• [WORK TO COMPLETE]: All lines from the top of the records below through the line holding "X67818000Y-113665502D02*", and only those, should be printed exactly, minus the pictures.

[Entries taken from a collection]
****************

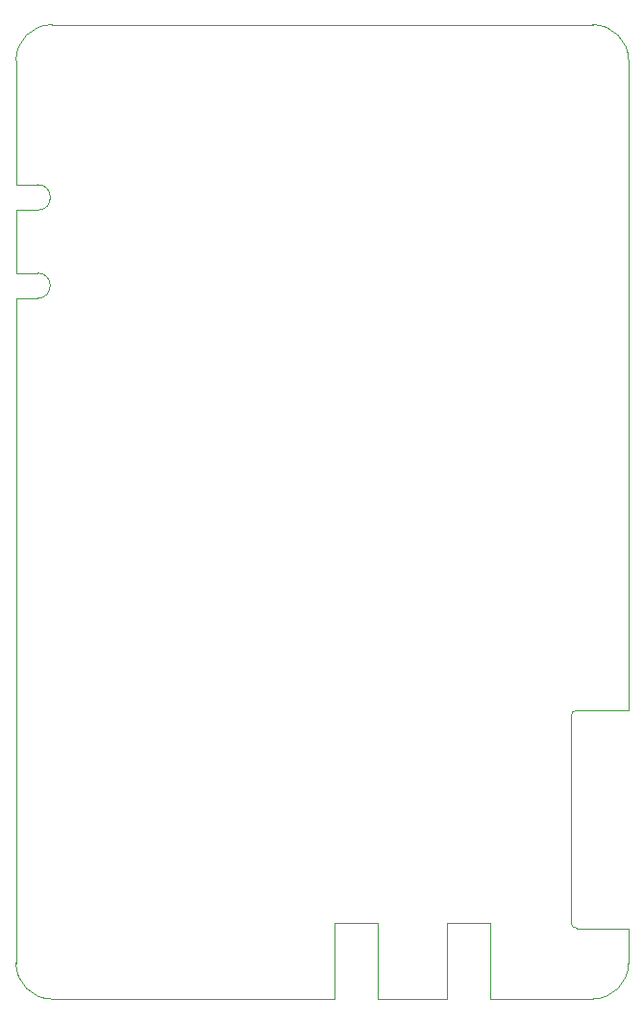
<source format=gm1>
G04 #@! TF.GenerationSoftware,KiCad,Pcbnew,6.0.11-2627ca5db0~126~ubuntu20.04.1*
G04 #@! TF.CreationDate,2023-10-28T22:46:29+05:00*
G04 #@! TF.ProjectId,33EJU23,3333454a-5532-4332-9e6b-696361645f70,rev?*
G04 #@! TF.SameCoordinates,Original*
G04 #@! TF.FileFunction,Profile,NP*
%FSLAX46Y46*%
G04 Gerber Fmt 4.6, Leading zero omitted, Abs format (unit mm)*
G04 Created by KiCad (PCBNEW 6.0.11-2627ca5db0~126~ubuntu20.04.1) date 2023-10-28 22:46:29*
%MOMM*%
%LPD*%
G01*
G04 APERTURE LIST*
G04 #@! TA.AperFunction,Profile*
%ADD10C,0.100000*%
G04 #@! TD*
G04 #@! TA.AperFunction,Profile*
%ADD11C,0.050000*%
G04 #@! TD*
G04 APERTURE END LIST*
D10*
X29845000Y-52019200D02*
X31750000Y-52019200D01*
D11*
X80645000Y-113665000D02*
X71628000Y-113665000D01*
X67818000Y-113665502D02*
X61722000Y-113665502D01*
X67818000Y-106934000D02*
X67818000Y-113665502D01*
D10*
X29845000Y-44272200D02*
X31750000Y-44272200D01*
D11*
X61722000Y-106934000D02*
X57912000Y-106934000D01*
D10*
X33020000Y-27940000D02*
X80645000Y-27940000D01*
D11*
X57912000Y-106934000D02*
X57912000Y-113665000D01*
D10*
X31750000Y-52019200D02*
G75*
G03*
X31750000Y-49784000I0J1117600D01*
G01*
X31750000Y-44272200D02*
G75*
G03*
X31750000Y-42011600I0J1130300D01*
G01*
X29845000Y-110490000D02*
G75*
G03*
X33020000Y-113665000I3175000J0D01*
G01*
X29845000Y-110490000D02*
X29845000Y-52019200D01*
D11*
X71628000Y-106934000D02*
X67818000Y-106934000D01*
D10*
X79248000Y-88265000D02*
G75*
G03*
X78740000Y-88773000I0J-508000D01*
G01*
X29845000Y-49784000D02*
X29845000Y-44272200D01*
D11*
X61722000Y-113665502D02*
X61722000Y-106934000D01*
D10*
X78740000Y-106934000D02*
G75*
G03*
X79248000Y-107442000I508000J0D01*
G01*
X83820000Y-107442000D02*
X79248000Y-107442000D01*
X78740000Y-106934000D02*
X78740000Y-88773000D01*
X57912000Y-113665000D02*
X33020000Y-113665000D01*
X33020000Y-27940000D02*
G75*
G03*
X29845000Y-31115000I0J-3175000D01*
G01*
X83820000Y-31115000D02*
X83820000Y-88265000D01*
X31750000Y-49784000D02*
X29845000Y-49784000D01*
X31750000Y-42011600D02*
X29845000Y-42011600D01*
X83820000Y-107442000D02*
X83820000Y-110490000D01*
D11*
X71628000Y-113665000D02*
X71628000Y-106934000D01*
D10*
X83820000Y-31115000D02*
G75*
G03*
X80645000Y-27940000I-3175000J0D01*
G01*
X79248000Y-88265000D02*
X83820000Y-88265000D01*
X29845000Y-42011600D02*
X29845000Y-31115000D01*
X80645000Y-113665000D02*
G75*
G03*
X83820000Y-110490000I0J3175000D01*
G01*
M02*

</source>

****************

• [SOLUTION]:
<source format=gm1>
G04 #@! TF.GenerationSoftware,KiCad,Pcbnew,6.0.11-2627ca5db0~126~ubuntu20.04.1*
G04 #@! TF.CreationDate,2023-10-28T22:46:29+05:00*
G04 #@! TF.ProjectId,33EJU23,3333454a-5532-4332-9e6b-696361645f70,rev?*
G04 #@! TF.SameCoordinates,Original*
G04 #@! TF.FileFunction,Profile,NP*
%FSLAX46Y46*%
G04 Gerber Fmt 4.6, Leading zero omitted, Abs format (unit mm)*
G04 Created by KiCad (PCBNEW 6.0.11-2627ca5db0~126~ubuntu20.04.1) date 2023-10-28 22:46:29*
%MOMM*%
%LPD*%
G01*
G04 APERTURE LIST*
G04 #@! TA.AperFunction,Profile*
%ADD10C,0.100000*%
G04 #@! TD*
G04 #@! TA.AperFunction,Profile*
%ADD11C,0.050000*%
G04 #@! TD*
G04 APERTURE END LIST*
D10*
X29845000Y-52019200D02*
X31750000Y-52019200D01*
D11*
X80645000Y-113665000D02*
X71628000Y-113665000D01*
X67818000Y-113665502D02*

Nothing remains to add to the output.